Conventional approaches to mitigating the L2-mesh problem are the crossover, replication, and envelope techniques. The crossover technique takes advantage of a segment, S, that is connected to exactly two bridges, A and B; although one of the connections is standby and therefore cannot be used for forwarding packets according to the IEEE standard spanning tree method. As part of the learning, bridge A learns the set of addresses LT(A) of hosts that are lower in the spanning tree than A. That is, bridge A learns addresses of hosts that lie in a direction further away from the root bridge than A. Likewise bridge B learns the analogous set LT(B). Assuming that the two bridges, A and B, are on separate branches of the spanning tree (which means that it is impossible for LT(A) and LT(B) to have any addresses in common). The two bridges can privately exchange their knowledge LT(A) and LT(B). The bridges can also agree to forward packets across segment S, where each of the bridges, A and B, knows the packets to be destined to hosts below the other bridge. The crossover technique improves the performance of some but not all host-to-host communication, and requires careful selection of the spanning tree to get the branches and the cooperating bridges situated correctly.
The replication technique replicates the network by creating a plurality of virtual universes. Each universe contains its own spanning tree with its own root bridge. Each of the spanning trees covers the entire network. A packet is correlated to one of the plurality of universes based on a hash of the packet""s source and destination addresses. The packet is processed exclusively in that universe. Since, in general, a connection will be active in some universes and standby in the others, the replication technique utilizes a greater number of connections and, to a certain degree, helps spread the communication load more evenly. However, the replication technique requires bridges to learn the location of hosts in each universe separately. Also, the replication technique gives no guarantee of a short communication path; and two hosts might hash into a universe with a spanning tree that unfortunately requires them to communicate via a long path through many bridges.
The envelope technique wraps forwarded packets with an envelope so that they can be identified as packets xe2x80x9cin-route.xe2x80x9d An envelop may be implemented by embedding the original packet inside a larger data frame, in which case there is a problem of handling maximum size original packets. Alternatively, an envelope may be implemented by first sending a xe2x80x9cheraldxe2x80x9d packet to announce the upcoming forwarded packet. The wrapped packet is forwarded by conventional routing mechanisms to its destination segment whereupon it is unwrapped and sent to the destination host. The envelope technique requires additional bandwidth to handle the wrapping.
None of these techniques guarantees to send packets on the shortest communication paths without requiring extra bandwidth. Hence, there remains a need to mitigate the L2-mesh problem. There is a further need to configure bridged networks with the capacity to mitigate the L2-mesh problem and to produce improved bandwidth in packets communication. Moreover, there is a need to effectively and efficiently manage the bridged network topology and host location changes. The present invention addresses these and related problems.
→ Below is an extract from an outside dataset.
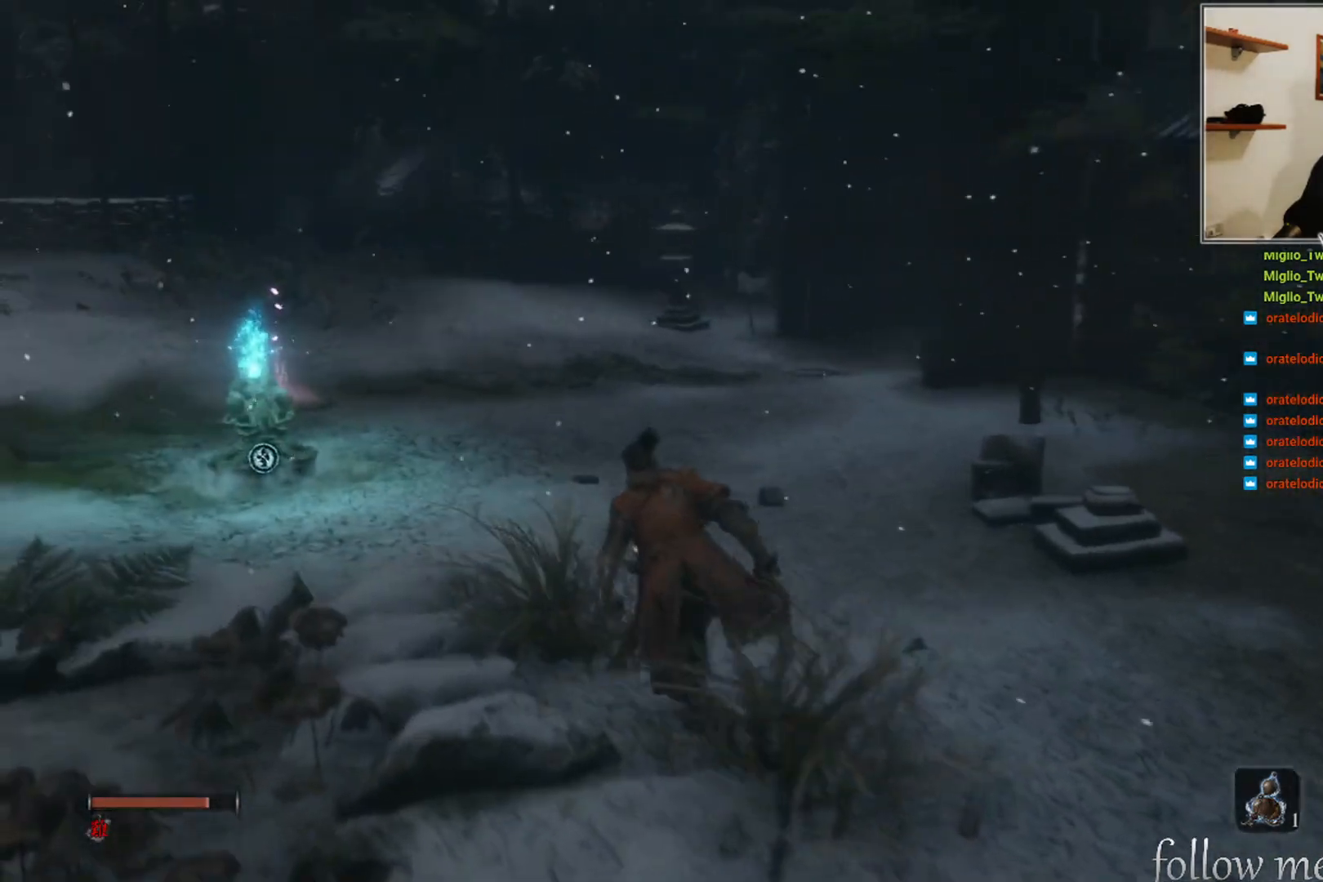
{"buttons": [], "left_stick": "up-left", "right_stick": "center", "events": []}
The present invention provides a bridged network with so called smart bridges configured to effectively and efficiently manage the bridged network topology. The bridges are considered smart to distinguish such bridges from other bridges that do not embody the present invention as will be further described herein. In accordance with the purpose of the invention as embodied and broadly described herein, the bridged network with the smart bridges is also configured to mitigate the L2-mesh problem and to produce an improved bandwidth in packets communication. The bridged network with the smart bridges is further configured to effectively and efficiently manage host location changes.
As embodied and broadly described herein, the invention relates to computer communications networks for interconnecting computers. The bridged network topology management improves the overall performance of such network through implementation of a suite of functions. These functions include inventory construction, topology acquisition, communications initialization, communications operation, and location revision.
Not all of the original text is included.